Gather every line of the data below that contains the string "label", copying each such line in full. Case counts when matching.

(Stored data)
────

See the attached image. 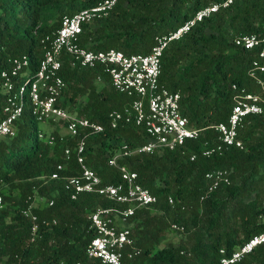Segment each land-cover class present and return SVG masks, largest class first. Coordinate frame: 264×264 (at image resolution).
I'll use <instances>...</instances> for the list:
<instances>
[{
	"label": "trees",
	"instance_id": "obj_1",
	"mask_svg": "<svg viewBox=\"0 0 264 264\" xmlns=\"http://www.w3.org/2000/svg\"><path fill=\"white\" fill-rule=\"evenodd\" d=\"M96 1L0 0V70L8 68L10 59L25 55L32 73L40 58L39 38L56 29L62 16ZM217 1L117 0L107 17L81 27L78 43L91 51L147 54L157 37L167 36L196 11ZM250 34L264 35V0H232L226 9L203 19L163 50L158 83L179 94L180 113L190 127L201 131L197 139L173 150L117 160L136 174L137 183L156 200L128 218L140 253L123 259L122 264H217L219 250L228 256L264 230V115L244 120L237 131L241 149L227 148L207 158L200 155L215 141L216 133L208 127L224 123L228 117L230 86L260 93L246 76L255 52L236 48L231 42L234 36ZM59 73L66 86L60 106L103 127L101 133L85 140L84 164L103 184H118V171L107 160L121 145L130 149L146 141L142 130L132 124L108 126L107 114L130 100L110 88L108 77L99 68H70L63 58ZM98 75L101 82L95 81ZM2 104L0 94V109ZM37 125L24 108L15 135L0 140V263L88 264L84 249L91 232L86 216L113 203L94 194L70 200L63 179L77 176L79 168L72 156L63 161L62 147L72 148L75 139L66 137L61 145L48 125L56 140L49 146L37 139L42 132ZM191 155L194 159L189 161ZM57 164H63V169L59 179L51 180ZM215 170L229 173V185L200 201L206 184L203 176ZM167 197L172 205L167 204ZM36 200L43 203L31 208L38 230L30 241V222L21 211ZM45 200H52V205L47 206ZM171 224L183 228L184 240L176 246L162 244ZM236 264H264V249H254Z\"/></svg>",
	"mask_w": 264,
	"mask_h": 264
},
{
	"label": "built area",
	"instance_id": "obj_2",
	"mask_svg": "<svg viewBox=\"0 0 264 264\" xmlns=\"http://www.w3.org/2000/svg\"><path fill=\"white\" fill-rule=\"evenodd\" d=\"M116 2L117 0H97L86 9L70 16H62L56 29L39 38L40 58L32 73L28 71L29 61L25 55L10 59L8 68L0 70V94L3 97L0 140L15 135V124L26 108L30 117L38 124L52 127L59 136L61 145H64L66 137L75 139L72 148L66 145L62 147L63 161L68 162L72 156L79 168L77 176L63 179L64 189L70 193V200L80 194H94L113 203L108 208H96L86 216L87 230L91 232V238L84 249L88 264H122L123 259L139 255L140 250L135 246L127 220L136 210L147 208L156 200L147 189L137 183L136 174L118 164L117 160L164 149L173 150L187 140L197 139L201 130L190 127L187 119L180 113L179 94L168 91L158 83L160 57L171 41H177L203 19L226 9L232 0H218L199 9L173 32L157 37L147 54L124 55L115 49L91 51L82 48L78 43L81 27L107 17ZM231 42L236 48L255 52V59L251 61L246 76L260 93L250 92L244 86L236 84L230 86V112L224 123L208 127L213 129L216 137L212 144L205 146L200 152L206 158L227 148L241 149L242 143L237 137V131L244 120L249 116L264 115V35L234 36ZM63 58H66L70 68H99L108 77L110 88L130 100L120 110L107 114L108 126L114 129L118 124H132L142 130L146 141L130 149L121 145L107 160V165L118 171V184H103L84 164L82 154L85 140L101 133L103 127L70 114L60 106V97L66 89L59 73ZM95 81L101 82V77L98 75ZM59 130L64 133L60 134ZM37 139L49 146H53L56 141L50 131L38 132ZM193 159L194 156L191 155L189 161ZM62 169L63 164H57L50 179H59L58 172ZM228 175L226 170L205 173L204 194L199 200L202 201L217 188L229 185ZM166 200L168 205L173 204L170 197ZM45 203L51 206L52 200H45ZM32 207L33 202L21 211L22 216L30 222V241L38 230V221L31 211ZM2 208L0 199V210ZM40 223L43 225L45 221ZM50 223L54 225L55 221L51 220ZM169 230L181 233L183 228L171 224ZM256 248L264 249V230L251 236L228 256L222 249L219 250L217 264H236Z\"/></svg>",
	"mask_w": 264,
	"mask_h": 264
},
{
	"label": "rangeland",
	"instance_id": "obj_3",
	"mask_svg": "<svg viewBox=\"0 0 264 264\" xmlns=\"http://www.w3.org/2000/svg\"><path fill=\"white\" fill-rule=\"evenodd\" d=\"M37 126H38V129H40L42 132H45V133H48L51 130L48 125L43 124V123H39ZM59 132H60V134L64 133L63 130H59ZM252 197H253V192L250 194V198H252ZM41 203H43V200H41V201H37L36 200V201H34L33 205L34 206H36V205L38 206ZM183 240H184V235L183 234L175 233V232H172L170 230H167L166 233H165L164 241H163L162 244L163 245L170 244L172 246H176L180 242H182Z\"/></svg>",
	"mask_w": 264,
	"mask_h": 264
}]
</instances>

────

### Final answer
	"label": "trees",
	"label": "built area",
	"label": "rangeland",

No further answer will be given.